──────── SUPPLIED INFORMATION

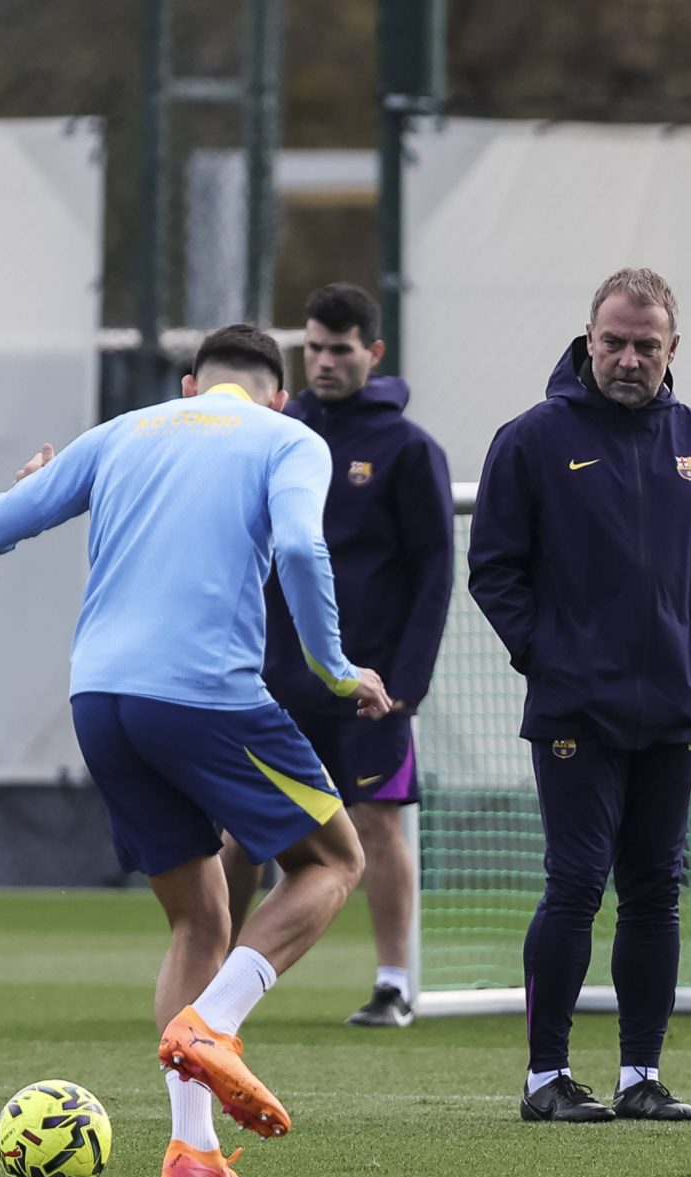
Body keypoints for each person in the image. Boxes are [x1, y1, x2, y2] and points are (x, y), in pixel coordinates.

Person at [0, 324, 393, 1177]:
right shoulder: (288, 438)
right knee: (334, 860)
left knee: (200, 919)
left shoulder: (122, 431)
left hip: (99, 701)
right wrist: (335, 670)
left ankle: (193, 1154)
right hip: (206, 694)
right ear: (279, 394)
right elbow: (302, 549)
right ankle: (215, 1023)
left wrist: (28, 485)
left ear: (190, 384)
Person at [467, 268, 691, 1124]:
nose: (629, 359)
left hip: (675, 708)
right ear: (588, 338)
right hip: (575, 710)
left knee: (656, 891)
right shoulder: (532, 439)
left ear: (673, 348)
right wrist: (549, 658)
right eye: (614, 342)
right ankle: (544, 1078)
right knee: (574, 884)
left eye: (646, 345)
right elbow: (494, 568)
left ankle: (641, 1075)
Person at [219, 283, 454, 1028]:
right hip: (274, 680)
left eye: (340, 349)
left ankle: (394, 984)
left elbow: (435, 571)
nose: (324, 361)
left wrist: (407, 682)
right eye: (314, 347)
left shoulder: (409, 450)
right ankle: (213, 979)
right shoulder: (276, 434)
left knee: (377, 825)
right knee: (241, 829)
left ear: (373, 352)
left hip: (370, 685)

────────────────

### TASK DIRECTIONS
Each line of the listing above must be given again exactly; the pictures are to be left out.

### REPLY
Body keypoints for each person in the image. Boxes are [x1, y1, x2, y2] and points are (x, y), in pixel coordinates.

Person at [0, 324, 393, 1177]:
right shoulder: (288, 438)
right knee: (334, 860)
left knee: (200, 919)
left shoulder: (122, 431)
left hip: (99, 701)
right wrist: (335, 670)
left ankle: (193, 1154)
right hip: (206, 694)
right ear: (279, 394)
right elbow: (302, 549)
right ankle: (215, 1023)
left wrist: (28, 485)
left ear: (190, 384)
Person at [467, 268, 691, 1124]:
nose: (629, 359)
left hip: (675, 708)
right ear: (588, 338)
right hip: (575, 710)
left knee: (656, 891)
right shoulder: (532, 439)
left ear: (673, 348)
right wrist: (549, 658)
right eye: (614, 342)
right ankle: (544, 1078)
right knee: (574, 884)
left eye: (646, 345)
right elbow: (494, 568)
left ankle: (641, 1075)
Person at [219, 283, 454, 1028]:
right hip: (274, 680)
left eye: (340, 349)
left ankle: (394, 984)
left elbow: (435, 571)
nose: (324, 361)
left wrist: (407, 682)
right eye: (314, 347)
left shoulder: (409, 450)
right ankle: (213, 979)
right shoulder: (276, 434)
left knee: (377, 825)
right knee: (241, 829)
left ear: (373, 352)
left hip: (370, 685)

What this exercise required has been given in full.